There comes a time on different occasions when we realize that parts of our lives are no longer what we need to become the person that we want to be. As we grow in wisdom and learn by experience, it appears that our thoughts, rather than becoming more complicated, tend to simplify. A clarity of inner vision develops because we are seeing more than is on the surface, getting straight to the heart of the matter rather than judging it by what our eyes alone see when we look at others or ourselves.

We pay attention to our inner voice and learn to trust its guidance. We begin to see what works for us and what does not. What is helpful in our world and what is not. What is right for us and what is not. As we recognize these differences, we make choices whether to continue to allow them to be part of our lives or to let them die a natural death, so to speak.

Acceptance allows you to relinquish that nagging voice that encourages you to reproach or doubt yourself and your decision making skills. It calms you, reminding you that you have made the choices that only you can make, under your own steam. People all over the world rightly so do the same thing for themselves. They do not need anyone else to say if they are right or wrong in their choices and find some level of contentment in that.

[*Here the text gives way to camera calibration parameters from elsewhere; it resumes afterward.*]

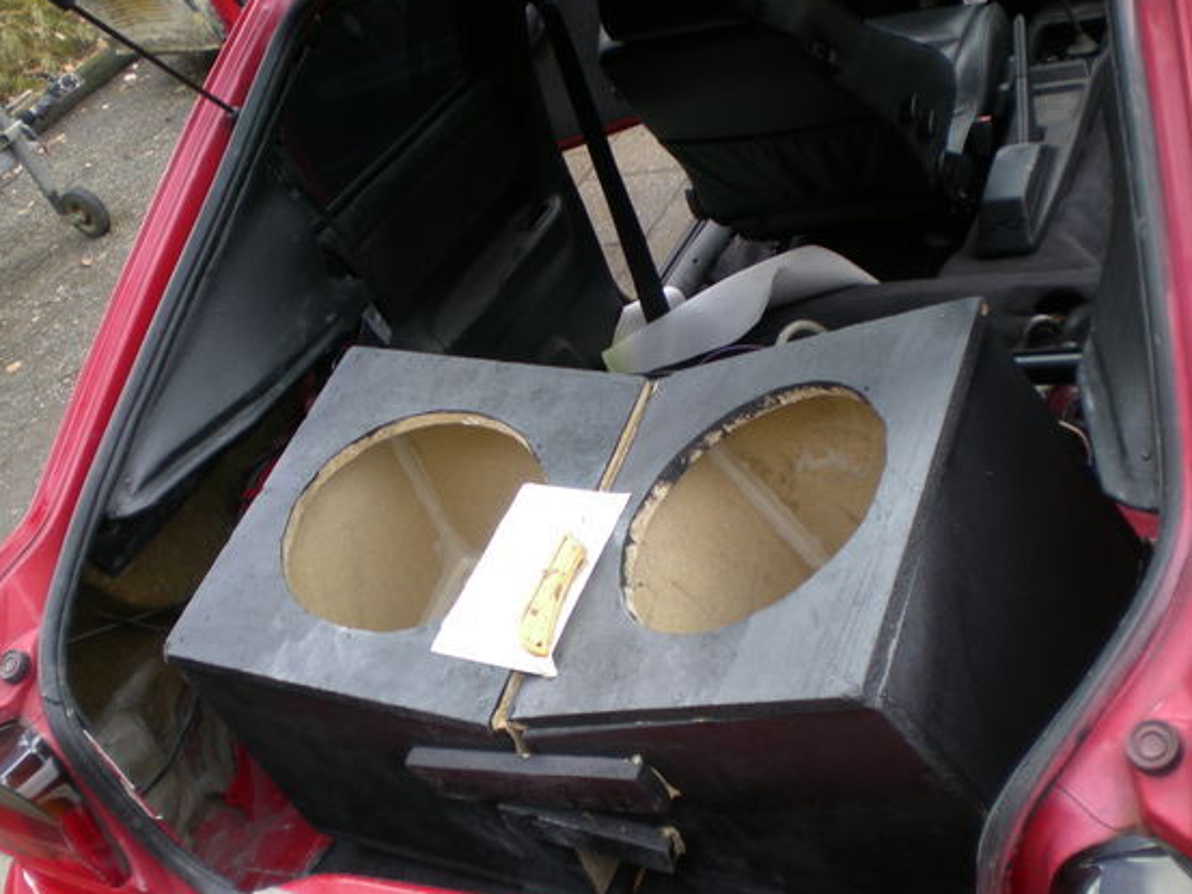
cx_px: 616
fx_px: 1515
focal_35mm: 44
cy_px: 437
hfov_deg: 42.9
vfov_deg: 32.9
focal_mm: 6.3
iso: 50
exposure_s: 1/80.1
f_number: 3.1
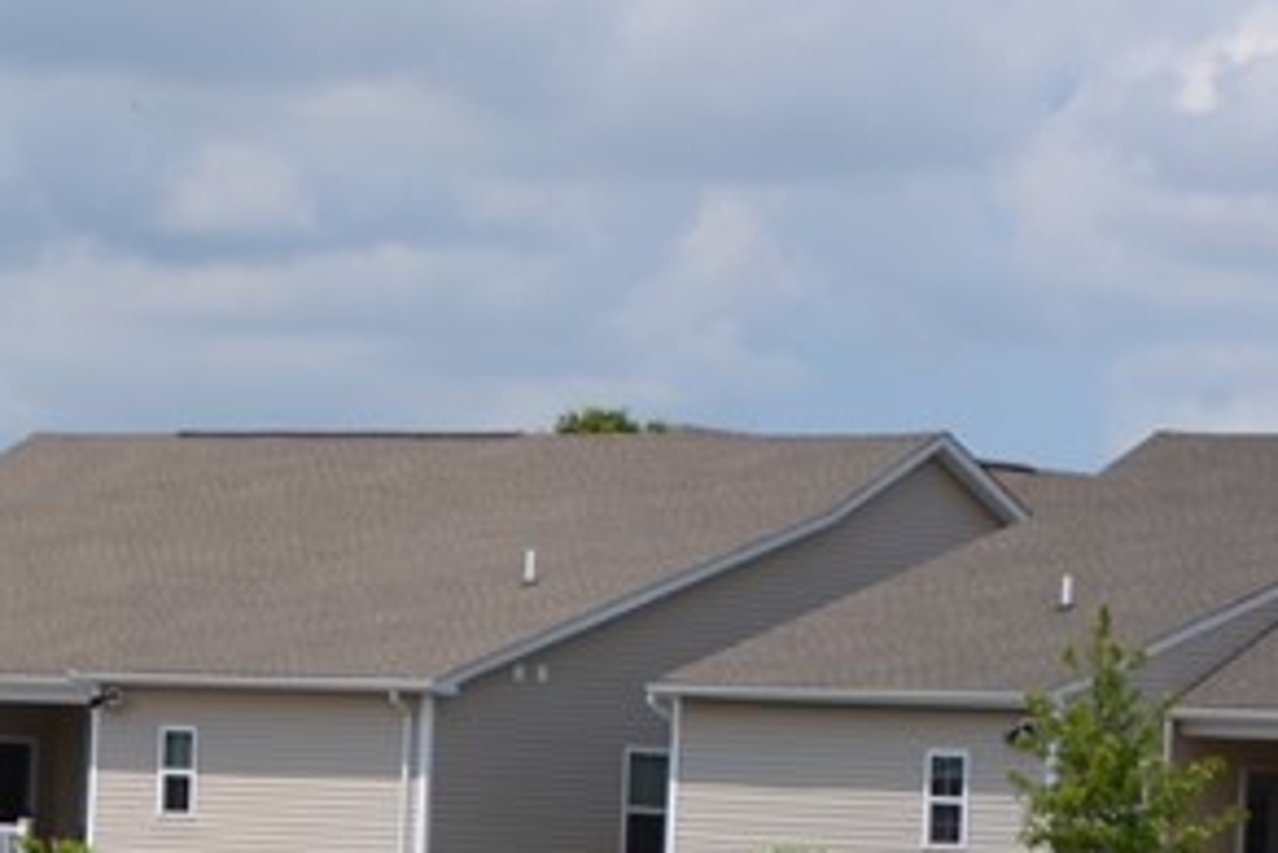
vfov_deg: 5.1
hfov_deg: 7.7
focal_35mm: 268
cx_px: 897
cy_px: 770
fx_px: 9518
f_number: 8
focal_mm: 48
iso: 100
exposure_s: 1/250
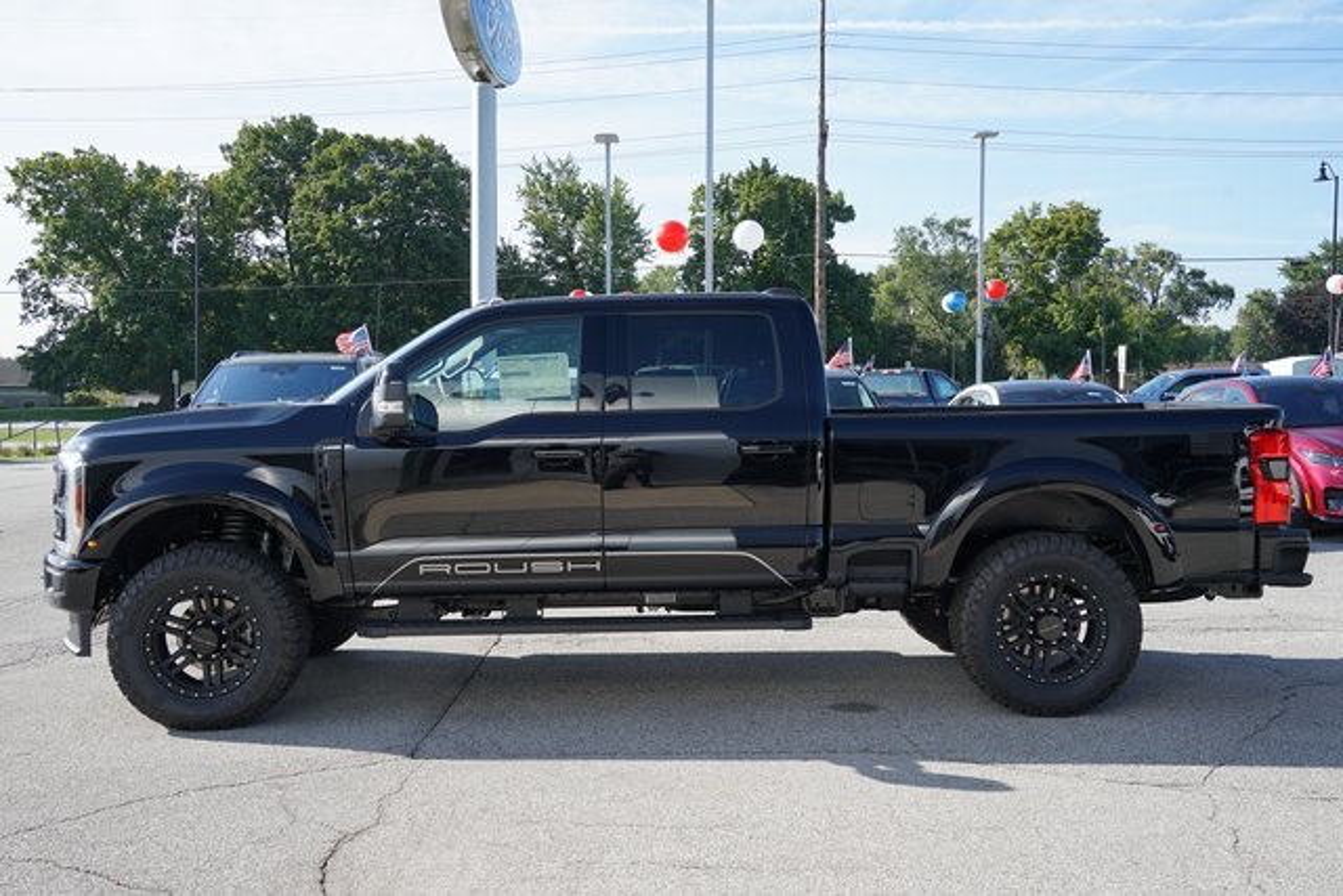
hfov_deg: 50.7
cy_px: 448
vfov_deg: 35.1
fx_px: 1418
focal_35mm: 38
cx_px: 672
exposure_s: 1/100
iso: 100
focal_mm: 38
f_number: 9
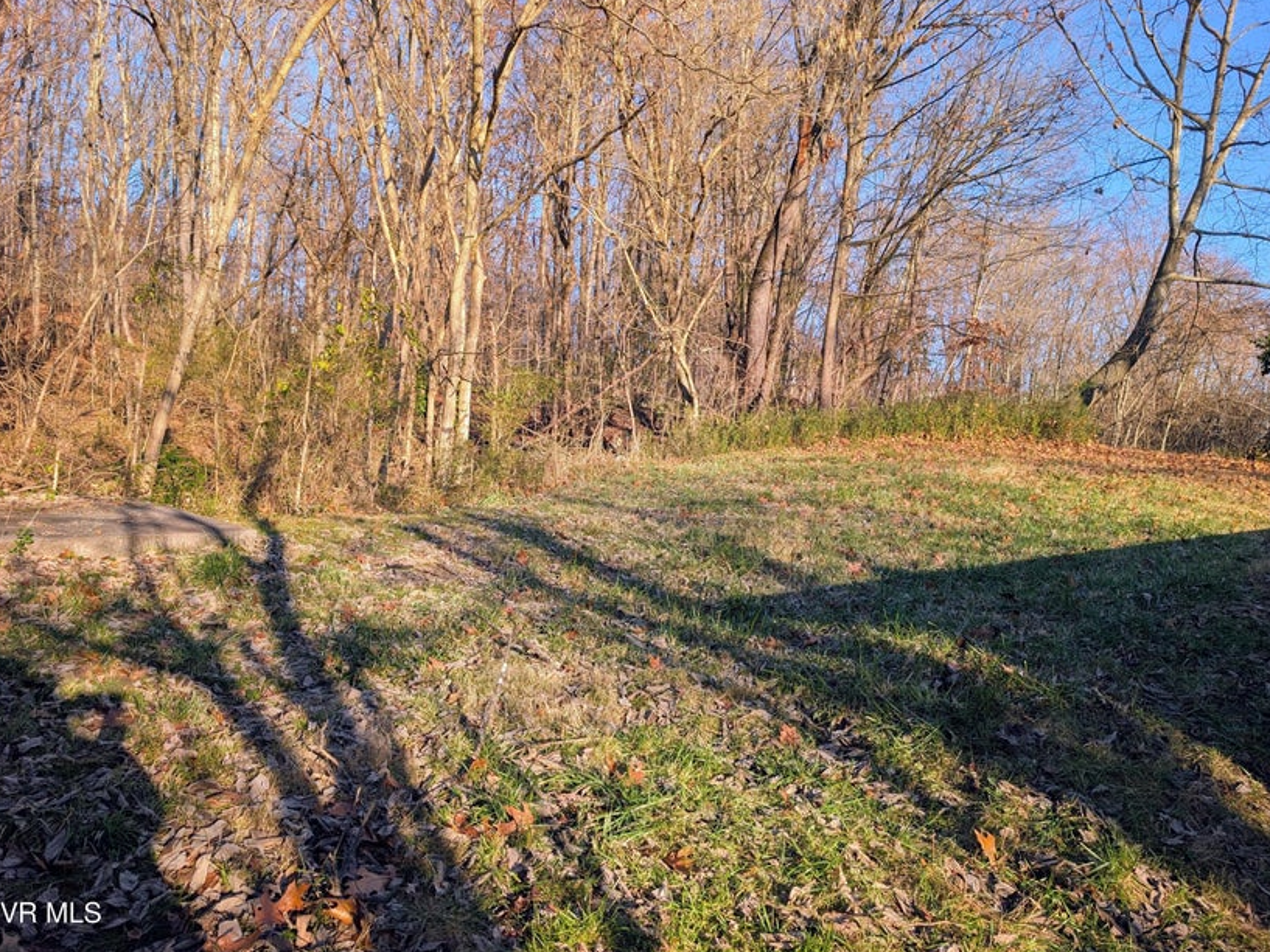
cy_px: 461
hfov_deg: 69.4
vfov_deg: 54.9
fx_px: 917
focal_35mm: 25
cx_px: 640
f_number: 1.68
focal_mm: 6.9
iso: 19
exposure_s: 1/259
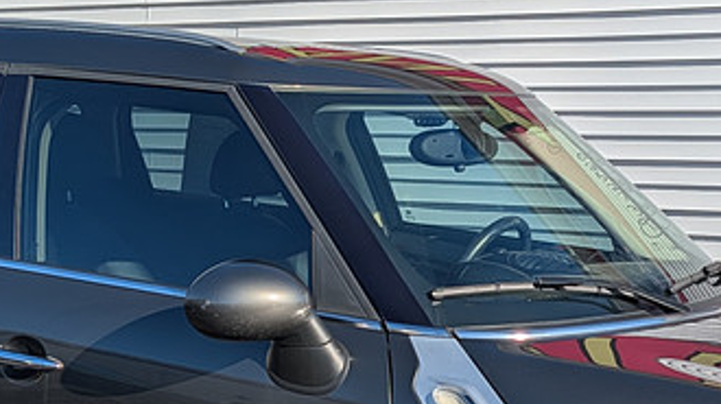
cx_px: 478
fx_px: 1547
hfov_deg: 26.1
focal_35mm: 81
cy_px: 269
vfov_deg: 14.9
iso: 22
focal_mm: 6.9
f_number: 1.68
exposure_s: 1/2075
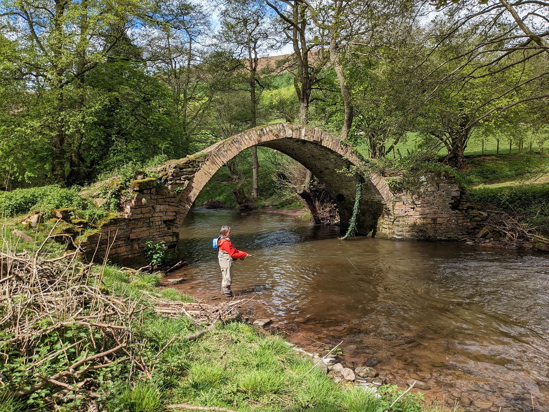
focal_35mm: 27
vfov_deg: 51.4
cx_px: 274
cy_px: 206
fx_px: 428
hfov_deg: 65.3
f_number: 1.73
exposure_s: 1/1560
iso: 48
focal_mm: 4.38
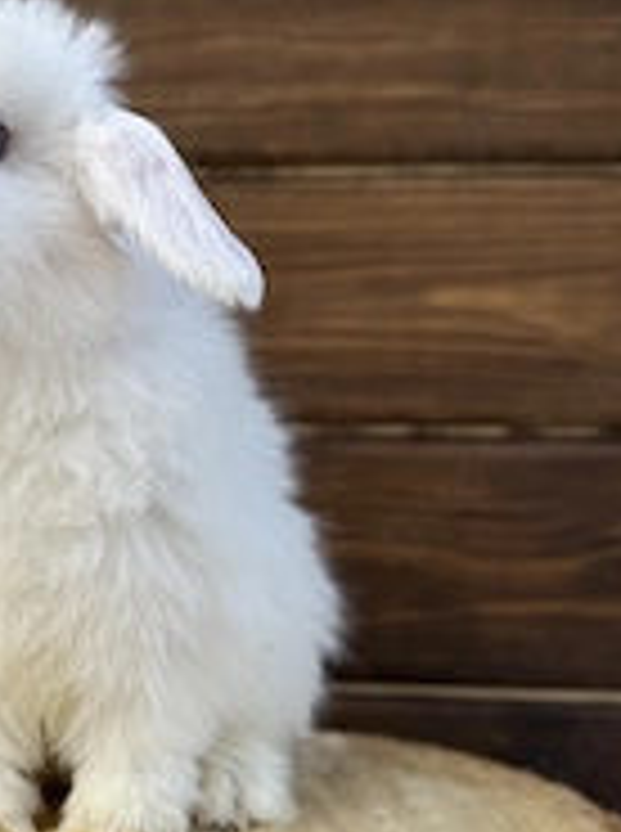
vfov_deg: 36.7
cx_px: 50
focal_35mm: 52
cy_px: 522
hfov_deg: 26.9
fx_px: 1248
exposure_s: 1/1271
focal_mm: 6.76
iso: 80
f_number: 1.78
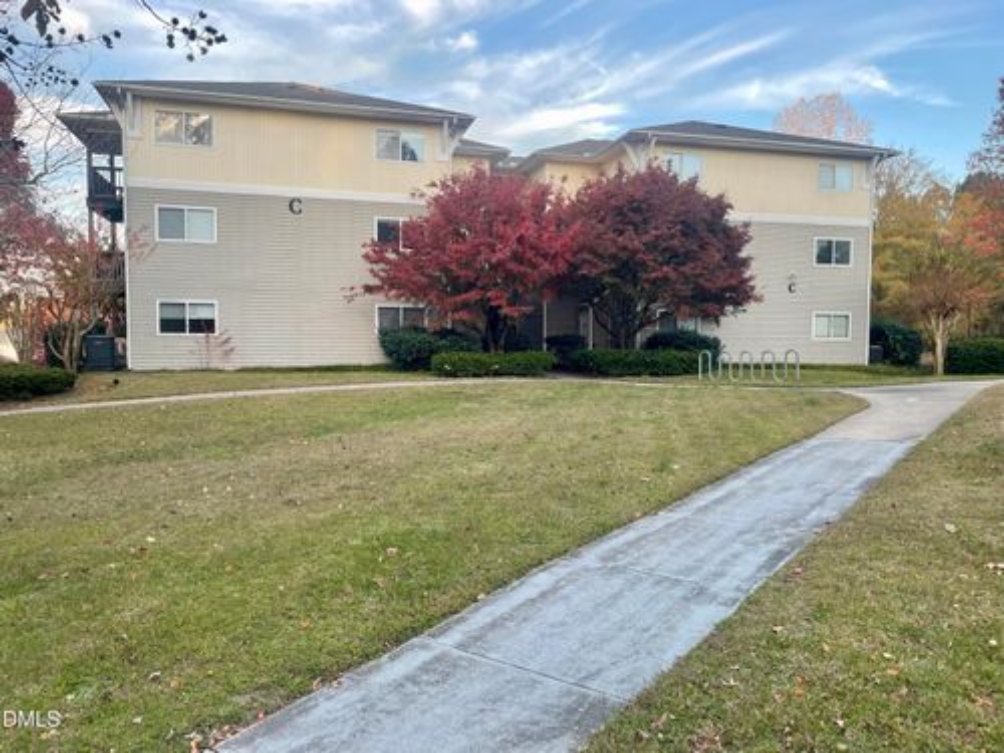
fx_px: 754
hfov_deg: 67.3
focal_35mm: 26
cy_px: 376
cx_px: 502
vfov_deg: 53.1
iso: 32
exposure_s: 1/234
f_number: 1.6
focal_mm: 4.2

When we can accept situations created by others that are beyond our control, especially when we do not agree with them, we no longer feel the need to have some kind of negative emotional reaction to it. This frees up that energy to be channeled elsewhere, into positive, fulfilling activities of the mind and the heart. If we practice acceptance of their right to exercise free will, then that has to be a better option than to feel a tide of draining negativity in whatever form it takes.

So perhaps if we learn to accept that everyone in this world is learning, just as we are, and we are all on our own paths, that brings peace to us. The key is in letting go of the desire to need or seek out their approval or opinion, and the accompanying emotional responses that it brings to the fore in us.

We do not have to take their route, nor do they have to take ours. We may walk a while together or we may not. With acceptance in our hearts, there is room for us all to walk different roads or the same ones - sometimes arm in arm, sometimes miles apart - without hurting one another along the way and allowing plentiful space for tolerance to grow by the roadside.